Search starts for new CSU chief

September 11, 2012

Charles B. Reed

Eight trustees of the California State University system are interviewing candidates for chancellor over the next two days. (Sacramento Bee, CalState)

The new boss of the 23-campus system — one of which is Cal Poly — may be among those now being interviewed by the committee. Charles B. Reed announced in May that he would retire from the position after 14 years at the helm of America’s largest public four-year university system.

Officials said the selection could come in a month.

Reed, 70, receives an annual salary of $421,500 and a $30,000-a-year supplement from the university foundation.

Members of the selection committee have been hearing from union representatives, teachers, politicians and others about issues considered important:  job criteria, salary, term limits.

“There’s no question that this is a crucial role in the scheme of things in California,” trustee William Hauck, chairman of the selection committee, said in a recent interview with the Los Angeles Times.

Other trustees appointed to the committee are Roberta Achtenberg, faculty trustee Bernadette Cheyne, Debra Farar, Kenneth Fong, Steven Glazer, student trustee Jillian Ruddell, and board chairman A. Robert Linscheid.


Loading...
10 Comments
Inline Feedbacks
View all comments

Does anyone wonder why Mr. Reed has a smile from ear-to ear? He is one happy dude – $450,000 a year for doing what? And you can bet your bottom dollar on 2 things: 1. Mr. Reed will get at least 80% of this salary for the rest of his lilfe (at least $360,000) and 2. His successor will get more – no one has been hired in the CSU system without recieving a substantial increase over his (or her) predecessor.

Even the President doesn’t get this much.
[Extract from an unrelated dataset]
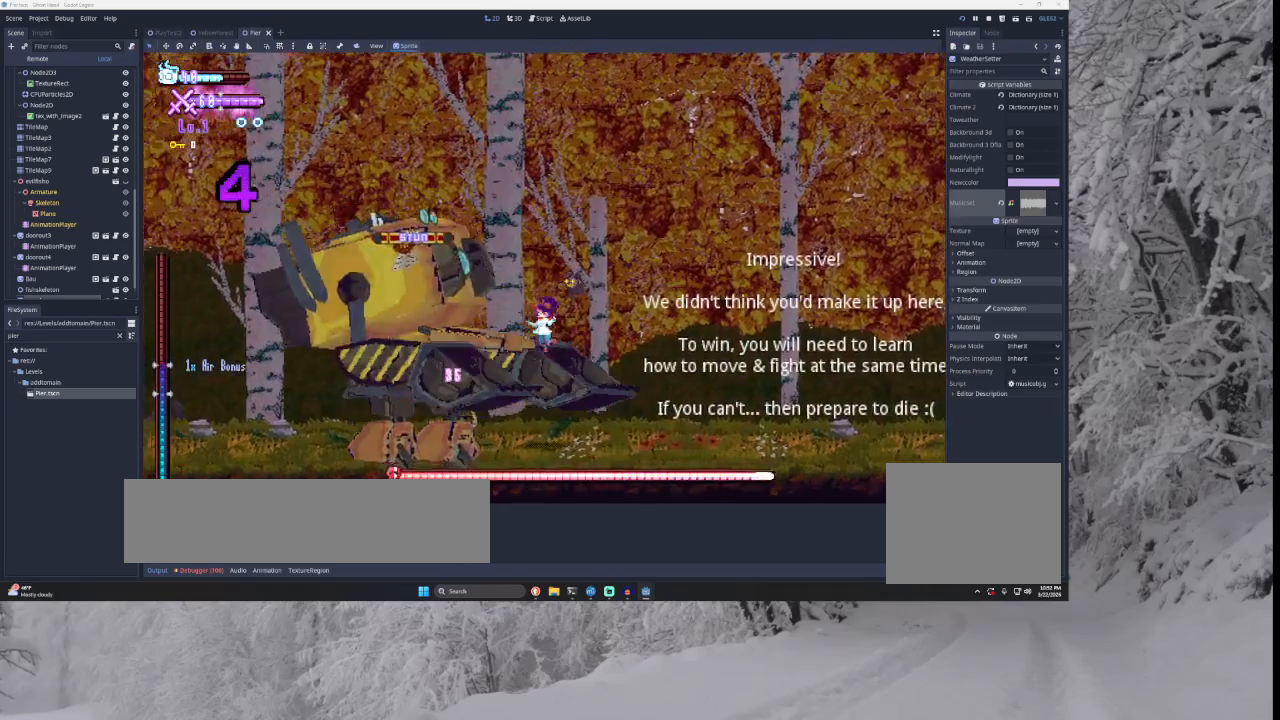
{"buttons": [], "left_stick": "center", "right_stick": "center", "events": [[33, "TRIANGLE", "down"], [67, "SQUARE", "down"], [200, "left_stick", "center"], [267, "CROSS", "down"], [333, "CROSS", "up"], [367, "SQUARE", "up"], [367, "TRIANGLE", "up"]]}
This says so much about what is wrong with our education system in this country that it would take me all night to put down. It is an absolute shame and disgrace that the public college system in CA (and problably every other state) has these kind of positions at these kind of salariers, while students have to take out

enormous student loans to pay higher and higher tuition, CSU cries and cries about not getting their greedy hands on more of the taxpayers’ dollars, and for what?


I totally agree that this position and many others could be done away with and no one can show any proof that there would be on iota of difference. Get higher education out of the business of making some very, very rich and get back into the business of really educating the students at a reasonable cost.


Vote NO on the state tax increase – send Sacramento and CSU a message that trimming unnecessay and

extravagnat costs must be done before we, the taxpayers, are going to give them more money.


And give up their monopoly privileges?


Not a chance!


They like things the way they are and only a virtual revolution could wrest those privileges from them!


They will not do what you recommend.


Get rid of them or get in some one different who will cut costs like no other.


And let us not forget that the taxpayers have been feeding and paying for private vehicles for the “important” people at The Chancellors office to the tune of $700,000.000 that has been uncovered so far.

This money would fund classes but instead we (the people) have no recourse to stop this behavior. The issue just seems to go away.


The Chancellor’s office — I have heard — costs as much as any individual campus. So WHY do we need them in the electronic age??


Here is a simple cost savings free of charge.


WE don’t need them but they need us to believe that they serve some monumentally important function. But if you eliminated the chancellor’s office along with the board of trustees all of the schools would probably do better by having less red tape


If you privatized them, that would be even better?


Why tinker at the margins when you can solve the problem once and for all?


Because poorer people need school.


No doubt, they do.


But it seems that a hell of a lot of them are getting shut out of the system as it currently is.


And look at these high-priced paper pushers like this guy. In fact, the CSU system is full of them. What do they do all day long? If you could see a few of the internal memos of how the CSU system is run, all the unnecessary departments, committees, “task forces,” and such rot, it would make you vomit.


The way that they are run is WAY too complicated!


That doesn’t say much about this “public university” system, does it?


Are they servicing “the poor” very well? Hardly!


The free market can do anything better than government can.


I say give community colleges the ability to give out bachelor’s degree. They are still reasonable.


And I am not sure if private colleges would make it affordable for kids. I cant think of any cheap private colleges.


Why not have some CSUs and UCs branch out and make a whole new system.


Or merge CSUs and UCs into one system and shut down money sucking colleges. It was considered to shut down CSU Channel Islands and East Bay before.